Self-Portrait as Leaf Pressed Between Two Countries
Today I found myself tracing the outline of leaves on this old cloth, each mark a question I cannot ask in the language that birthed me. The fabric holds these drawings the way my body holds its first country—loosely, tenderly, as if afraid too much pressure might cause everything to disappear.
엄마. The word feels like stones in my mouth, smooth from being turned over and over but never spoken aloud. I sketch another leaf, its veins mapping pathways I will never walk, leading to a grandmother whose face I construct from the negative space between what I know and what I've lost.
The adoptive mother who raised me taught me to press flowers between book pages, to preserve beauty by flattening it into something manageable. But these drawings refuse such containment. They blur at the edges, the way memory blurs when you've been taught to call forgetting "moving forward."
My hand moves across the fabric without instruction, following some genetic wisdom that survived the severing. Each botanical form becomes a letter in an alphabet I'm slowly remembering—not Korean, not English, but something more elemental. The language of roots seeking water, of seeds finding soil in the most unlikely places.

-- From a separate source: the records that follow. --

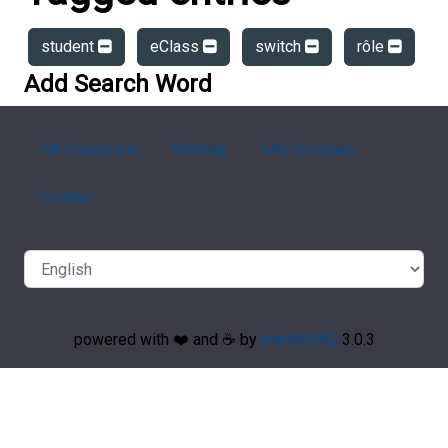
student
eClass
switch
rôle
Add Search Word
FAQ Overview
Sitemap
FAQ Glossary
Contact
powered with ❤️ and ☕️ by
phpMyFAQ
3.0.3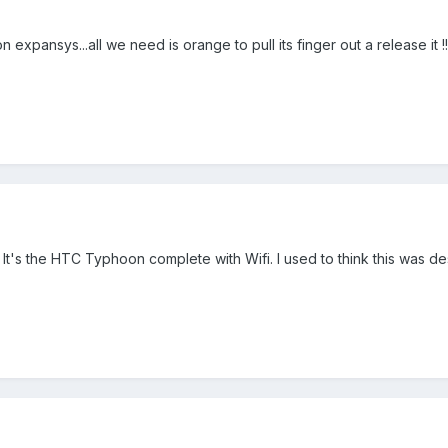
sys...all we need is orange to pull its finger out a release it !!!!!!!!!!!!!
. It's the HTC Typhoon complete with Wifi. I used to think this was d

Sometimes I think about the woman who carried me for nine months, wonder if she ever pressed her palm against her belly and felt these same hands moving restlessly, already reaching for something just beyond grasp. Did she know I would spend my life trying to sketch my way back to her?
The cloth beneath my fingers is soft with age, worn thin by countless washings. Like identity itself—fragile, persistent, holding its shape even as it transforms. Tonight I will sleep beneath these drawings, let them press into my skin like temporary tattoos, marking me with the flowers of a country that exists now only in the space between my heartbeats.